Todavia, escrevo-lhe hoje por motivo diverso.

Na noite passada, durante o baile na casa dos Montreval, ocorreu-me um encontro que ainda me perturba, e não saberia descrevê-lo a outro senão a ti. Entre músicos e risos artificiais, notei a presença de um homem que não se encaixava — não por grosseria ou timidez, mas por excesso. Um tal Alastor Crowley.

Era negro, Philip — e não o digo com estranheza vulgar, mas com sincero assombro, pois jamais vi alguém de sua cor mover-se com tamanha segurança entre os mais altos nomes desta cidade. Vestia-se com elegância discreta, falava com erudição que constrangeria muitos doutores, e havia em seu porte algo… indecifrável. Um domínio silencioso, como se o salão lhe pertencesse por direito antigo. Sua presença era notada por todos que cruzavam seu caminho naquele lugar.

O sr. Crowley fixou os olhos em mim de onde estava — sentado conversando com o prefeito — e então, se aproximou como se me conhecesse. Conversamos longamente. Não saberia dizer como o assunto começou, apenas que, em poucos instantes, senti-me examinado com uma precisão desconfortável. Alastor falava pouco de si, mas parecia saber demais sobre mim — sobre meus hábitos, minhas inquietações, até mesmo certas inclinações que nunca confessei em voz alta. Tudo isso indiretamente, sutilmente. Ri, é claro, atribuindo tal perspicácia a um espírito sagaz e a truques de observação. Ele sorriu, como quem consente numa mentira conveniente.

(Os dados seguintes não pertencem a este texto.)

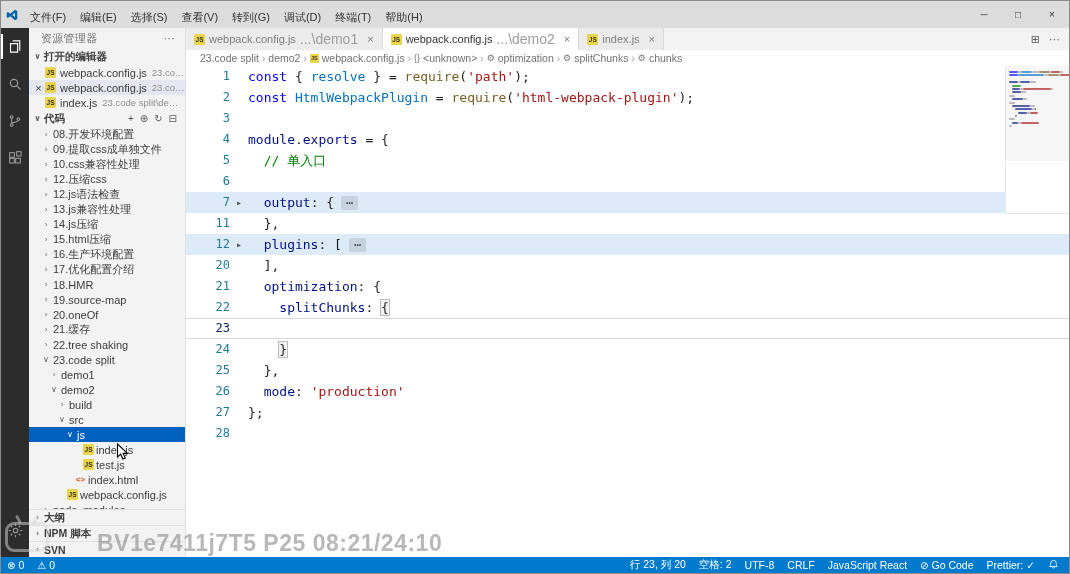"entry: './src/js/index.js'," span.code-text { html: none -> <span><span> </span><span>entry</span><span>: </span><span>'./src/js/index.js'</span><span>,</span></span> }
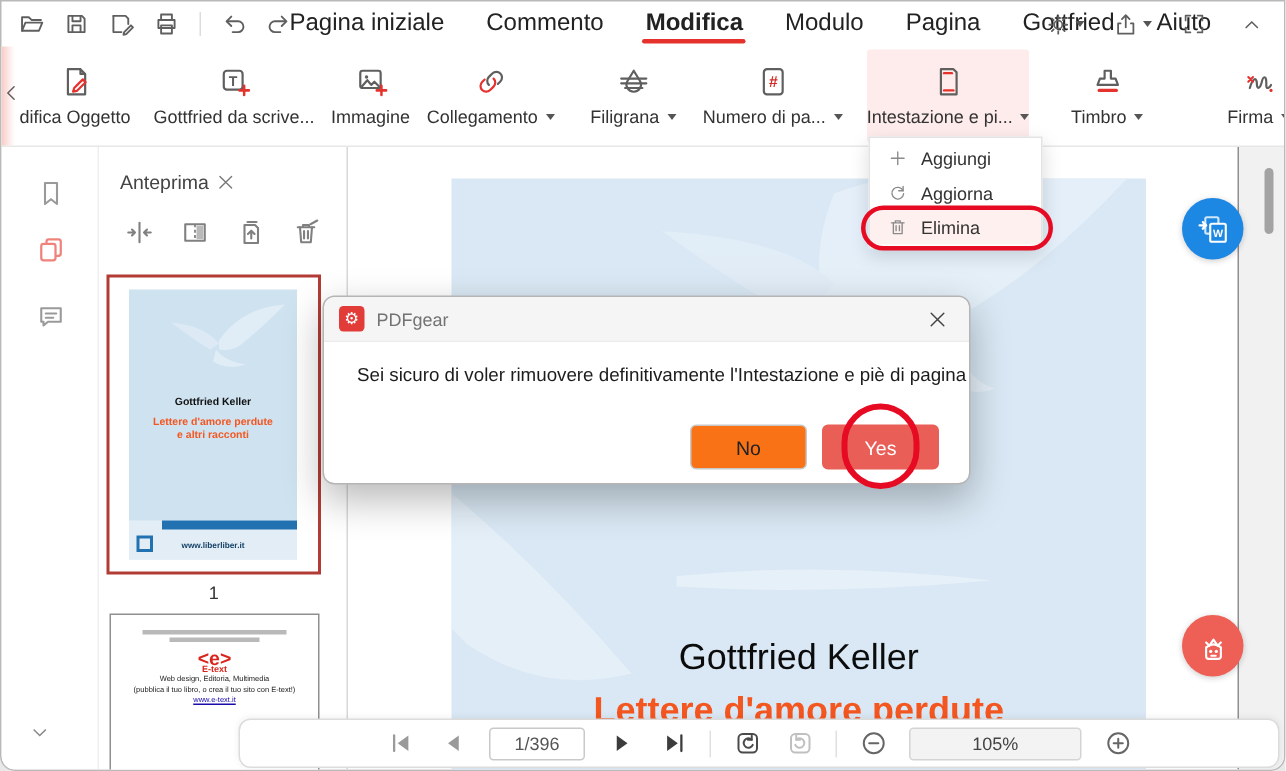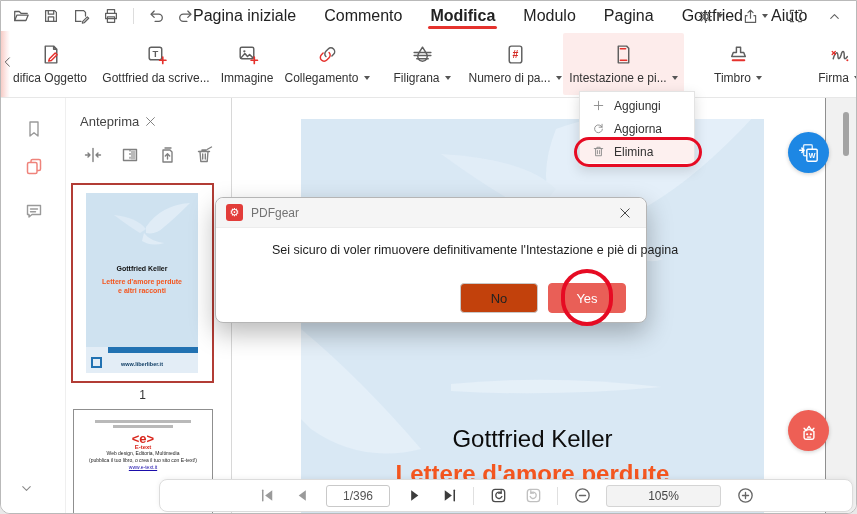"Intestazione e pi..." div.rb-item { left: 562px -> 577px; width: 121px -> 108px }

Houve momentos — e peço-lhe que não ria de mim — em que senti algo próximo de vertigem. Não desejo, não busquei, nem concebo desejar homens; sabes disso melhor que ninguém. Ainda assim, ao despedir-me, notei que minhas mãos tremiam, e que meu pensamento insistia em retornar àquele olhar escuro e atento em olhos castanhos e aos traços tão fortes de seu rosto e seu porte físico avantajado, como se algo em mim tivesse sido tocado sem permissão.

Escrevo-lhe agora, enquanto a casa dorme, e percebo meu corpo reagindo a essa lembrança de modo que me constrange admitir. Talvez seja apenas o tédio, talvez excesso de vinho, talvez o simples gosto pelo proibido que sempre me acompanhou. Amanhã rirei disso, estou certo.

Ainda assim, quis registrar o ocorrido. Contigo, sempre contigo.

Escreva-me logo, Philip. Dize-me de teus próprios excessos, de teus desejos, de tudo aquilo que ainda nos mantém vivos nesta existência previsível.